The Life, Nature, and Cultivation of Anthroposophy
GA 26
27 January 1924
Translated by Steiner Online Library
2. The Right Relationship of Society to Anthroposophy
[ 1 ] Anthroposophy should be there for people who are searching in their souls for ways to spiritual experience. And if the Anthroposophical Society wants to fulfill its task, then it must be able to serve these searching souls. As a society, it must itself find the right relationship to Anthroposophy.
[ 2 ] Anthroposophy can only flourish as something living. For the fundamental characteristic of its essence is life. It is life flowing from the spirit. That is why it wants to be nurtured by the living soul, by the warm heart.
[ 3 ] The original form in which it can appear among human beings is the idea; and the first gateway through which it addresses human beings is insight. If this were not so, it would have no content. It would be mere emotional enthusiasm. But the true spirit does not enthuse; it speaks a clear language rich in content.
[ 4 ] But this language is one that captivates not only the intellect, but the whole human being. Those who take in anthroposophy with their intellect alone kill it in the process. They may then find it to be “cold science.” But they do not notice that it has lost its warm life precisely because of the reception they have prepared for it in their souls.
[ 5 ] If anthroposophy is to have a presence in our time, it must make use of the means of contemporary civilization. It must find its way to people in books and lectures. But by its very nature, it is not a subject for libraries. It must be recreated each time the human heart turns to the book to learn about it. This will only be possible if the book is written in such a way that the author has looked into the hearts of his fellow human beings while writing, in order to know what he has to say to them. But this will only be possible if the writer is touched by the life of the spirit while writing, and if this enables him to entrust to the dead written word what the reader's soul, seeking the spiritual, can experience as a resurrection of the spirit from the word. Only books that can come alive in the reader are anthroposophical books.
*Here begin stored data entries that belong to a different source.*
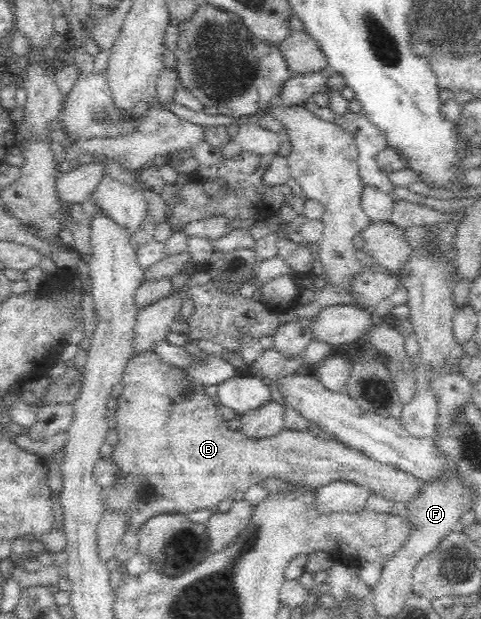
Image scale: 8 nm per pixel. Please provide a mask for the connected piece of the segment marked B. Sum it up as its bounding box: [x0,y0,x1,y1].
[102,351,425,534]

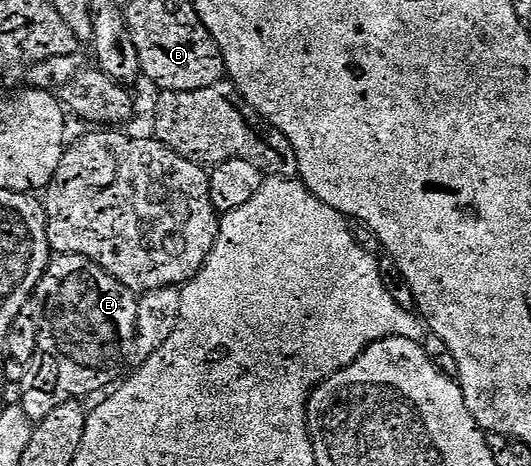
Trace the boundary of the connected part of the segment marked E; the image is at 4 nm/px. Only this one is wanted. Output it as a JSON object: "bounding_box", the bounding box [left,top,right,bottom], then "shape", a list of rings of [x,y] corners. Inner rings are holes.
{"bounding_box":[19,252,138,422],"shape":[[[59,252],[52,255],[48,263],[48,268],[44,274],[43,280],[39,282],[36,290],[36,295],[43,303],[43,316],[41,320],[41,328],[38,330],[37,350],[34,353],[33,360],[27,366],[26,374],[19,383],[21,399],[19,404],[23,407],[26,415],[29,416],[32,422],[43,421],[49,412],[55,410],[62,402],[72,401],[75,395],[81,388],[85,388],[96,382],[99,376],[105,376],[109,372],[117,371],[132,355],[132,346],[136,334],[137,314],[138,314],[138,295],[136,291],[126,283],[112,276],[99,262],[93,260],[84,254],[70,254],[68,252]]]}

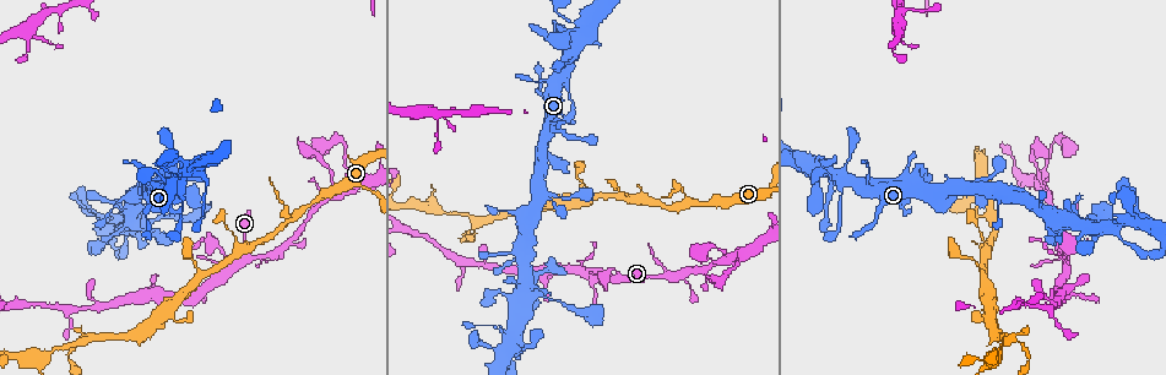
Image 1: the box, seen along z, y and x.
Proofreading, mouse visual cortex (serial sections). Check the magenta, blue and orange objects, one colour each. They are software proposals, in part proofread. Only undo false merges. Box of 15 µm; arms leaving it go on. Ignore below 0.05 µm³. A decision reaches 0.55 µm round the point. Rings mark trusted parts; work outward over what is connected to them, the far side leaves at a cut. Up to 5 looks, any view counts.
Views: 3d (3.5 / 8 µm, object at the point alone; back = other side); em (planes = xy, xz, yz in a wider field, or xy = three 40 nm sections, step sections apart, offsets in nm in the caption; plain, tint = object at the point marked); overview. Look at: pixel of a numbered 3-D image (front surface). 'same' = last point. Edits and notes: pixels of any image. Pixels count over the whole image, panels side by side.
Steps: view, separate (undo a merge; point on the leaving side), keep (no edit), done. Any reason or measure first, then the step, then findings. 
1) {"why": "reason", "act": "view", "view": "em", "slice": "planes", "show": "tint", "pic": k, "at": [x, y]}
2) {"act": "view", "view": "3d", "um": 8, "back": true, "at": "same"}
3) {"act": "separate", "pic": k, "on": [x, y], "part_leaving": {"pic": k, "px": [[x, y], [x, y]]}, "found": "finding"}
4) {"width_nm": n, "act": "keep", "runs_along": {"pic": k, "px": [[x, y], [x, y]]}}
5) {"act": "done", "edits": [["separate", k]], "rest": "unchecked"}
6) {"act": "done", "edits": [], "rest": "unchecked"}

{"why": "four or more arms meet", "act": "view", "view": "3d", "um": 3.5, "pic": 1, "at": [844, 180]}

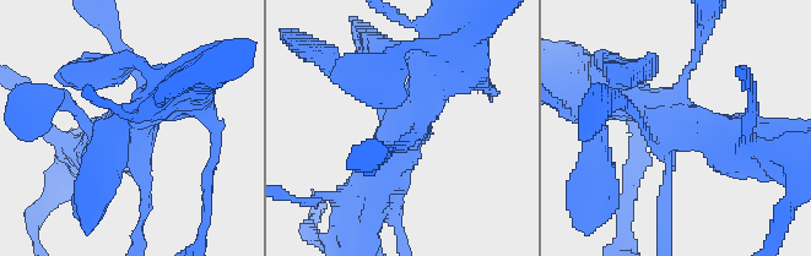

[ 6 ] Even less than the dead book itself, anthroposophy cannot tolerate the book that has become a semblance of life in human speech. In many areas of our present-day civilization, reading a book or essay and listening to a person appear to be similar activities. By listening to a person, one does not get to know the person, but rather what they have thought, which could just as well be written down.
[ 7 ] Anthroposophy cannot tolerate being completely absorbed by this kind of approach. Anyone who hears about anthroposophy from another person wants to see that person in all their original essence, not a spoken essay.
[ 8 ] That is why anthroposophy, even though it must necessarily live as literature, can be reborn each time it seeks its way to the souls of a group of people in words. But it will only be reborn there if the person speaks to the person, not the recorded thought.
[ 9 ] Anthroposophy cannot therefore find its way through ordinary agitation, even if this is done with good intentions. Agitation kills true anthroposophy. It must appear because it is led by the spirit to appear. It must prove its life, because all life can only reveal itself in existence. But it must not oppress anyone with its existence. It must wait to see if someone comes who wants to receive it. It must not know coercion, even through persuasion, toward human beings.
[ 10 ] I would like to present this attitude to the members as something particularly necessary that must emerge from the Christmas conference. We have encountered a great deal of resistance because such an attitude has not always lived purely in our hearts. Often, even when we endeavored to adopt such an attitude, we were unable to capture it in our words. And already in our words there must be a tone that does not seek to persuade in an inflammatory manner, but which seeks only to give expression to the spirit.
[ 11 ] Anthroposophy based on this attitude will be more than what has often been lived in our groups up to now. The Goetheanum wants to work solely from this attitude. It has built the building that was taken from us in such artistic forms that already reveal this attitude in themselves. If a word that sounded inflammatory found its way into the lost Goetheanum, there was a jarring dissonance between it and the architectural forms. When the Goetheanum is rebuilt, it will only be a truth if the Anthroposophical Society is willing to be a living witness to its truth everywhere.
[ 12 ] Especially on the basis of anthroposophy, one must not believe that only that which is artificially imprinted with effectiveness can be effective. That which lives out of the essence of its own spirit can wait until the world is ready to accept its effectiveness.
[ 13 ] If this attitude lives in every group of the Anthroposophical Society, then the spirit of anthroposophy will also have an effect beyond our own circles, where it is our duty to carry anthroposophy out into the world. We must not surround ourselves with the glitter of secrecy. The present does not tolerate such glitter. It wants to work in full public view. The “secret” lies not in secrecy, but in the inner seriousness with which anthroposophy must be experienced anew in every heart. It cannot be transmitted in an external way. It can only be grasped by the soul through inner experience. This makes it a “mystery” that must be unsealed anew in understanding each time. If one understands this kind of “mystery,” one will also carry the right “esoteric” attitude in one's soul.